The Pentagon’s Defense Advanced Research Projects Agency is putting its money where its mouth is.
The agency has begun a contest with a top prize of $100,000 for creators that can come up with new ideas for the development of drones, according to program manager Jim McCormick.
The competition for a drone called the UAVForge is open to individuals, such as scientists, engineers or aircraft hobbyists, as well as to teams of contestants.
The task is to come up with ideas for a small, silent aircraft that could be controlled from two miles away and monitor people or cars in an urban area for up to two hours while sending back still photos or video.
The competition was first announced last spring and has generated ideas from 93 teams, McCormick said.
The team that wins the contest after a multistage winnowing process will join with a DARPA-chosen defense manufacturer to fabricate 15 of its drones. The aircraft will be used by the military services and in a 2012 operational exercise, probably overseas.

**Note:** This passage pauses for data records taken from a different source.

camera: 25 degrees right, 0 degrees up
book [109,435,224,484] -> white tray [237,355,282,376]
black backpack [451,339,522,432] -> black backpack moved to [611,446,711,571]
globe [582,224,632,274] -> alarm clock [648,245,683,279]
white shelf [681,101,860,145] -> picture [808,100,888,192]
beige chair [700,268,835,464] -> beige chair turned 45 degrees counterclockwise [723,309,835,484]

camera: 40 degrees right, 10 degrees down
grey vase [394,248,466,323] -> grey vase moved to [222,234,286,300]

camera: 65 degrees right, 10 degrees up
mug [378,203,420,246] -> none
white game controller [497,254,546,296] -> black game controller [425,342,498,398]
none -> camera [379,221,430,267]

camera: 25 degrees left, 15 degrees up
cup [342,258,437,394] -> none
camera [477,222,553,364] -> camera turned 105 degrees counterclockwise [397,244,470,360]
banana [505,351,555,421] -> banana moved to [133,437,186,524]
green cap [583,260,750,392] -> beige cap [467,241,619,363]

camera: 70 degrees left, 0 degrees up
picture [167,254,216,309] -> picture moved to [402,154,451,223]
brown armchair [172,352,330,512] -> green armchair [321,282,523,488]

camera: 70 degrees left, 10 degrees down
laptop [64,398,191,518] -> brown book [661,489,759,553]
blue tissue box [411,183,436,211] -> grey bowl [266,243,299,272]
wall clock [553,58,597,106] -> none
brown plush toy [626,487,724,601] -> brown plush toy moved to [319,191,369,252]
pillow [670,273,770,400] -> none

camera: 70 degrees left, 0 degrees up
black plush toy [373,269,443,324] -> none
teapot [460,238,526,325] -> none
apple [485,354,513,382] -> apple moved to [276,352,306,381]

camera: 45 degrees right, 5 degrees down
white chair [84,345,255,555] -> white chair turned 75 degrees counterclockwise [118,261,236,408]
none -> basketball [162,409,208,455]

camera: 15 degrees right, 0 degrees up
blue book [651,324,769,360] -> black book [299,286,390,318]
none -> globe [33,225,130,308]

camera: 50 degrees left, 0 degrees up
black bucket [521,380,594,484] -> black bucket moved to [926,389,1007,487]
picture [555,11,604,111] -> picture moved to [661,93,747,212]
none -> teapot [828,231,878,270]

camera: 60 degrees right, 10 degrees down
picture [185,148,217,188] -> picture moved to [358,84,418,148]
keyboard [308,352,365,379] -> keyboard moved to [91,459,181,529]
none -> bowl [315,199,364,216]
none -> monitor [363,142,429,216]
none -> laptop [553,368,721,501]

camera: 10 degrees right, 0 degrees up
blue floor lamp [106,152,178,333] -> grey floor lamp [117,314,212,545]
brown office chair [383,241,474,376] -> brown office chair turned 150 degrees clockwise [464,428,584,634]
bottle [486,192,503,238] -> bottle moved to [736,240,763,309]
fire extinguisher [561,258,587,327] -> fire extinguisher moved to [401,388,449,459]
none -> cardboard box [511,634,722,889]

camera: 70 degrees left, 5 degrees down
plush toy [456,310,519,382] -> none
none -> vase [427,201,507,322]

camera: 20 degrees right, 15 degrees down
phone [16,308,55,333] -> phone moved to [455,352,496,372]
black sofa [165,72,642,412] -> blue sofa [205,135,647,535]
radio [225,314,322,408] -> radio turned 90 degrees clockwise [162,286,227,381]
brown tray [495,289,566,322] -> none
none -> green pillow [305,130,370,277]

McCormick said there was “no guaranteed success” in using this approach. He said DARPA has already been experimenting with promising prototypes from Defense Department contractors that proved the feasibility of the concept. But he said the prototypes being tested were too costly to produce and too difficult to operate.
The U.S. Army‘s 4.2-pound Raven is said to cost $25,000 apiece and to be able to fly for 80 minutes. A drone called the Wasp, which has a two-foot wingspan and weighs 14 pounds when loaded, is said to have cost more than $40,000 apiece four years ago.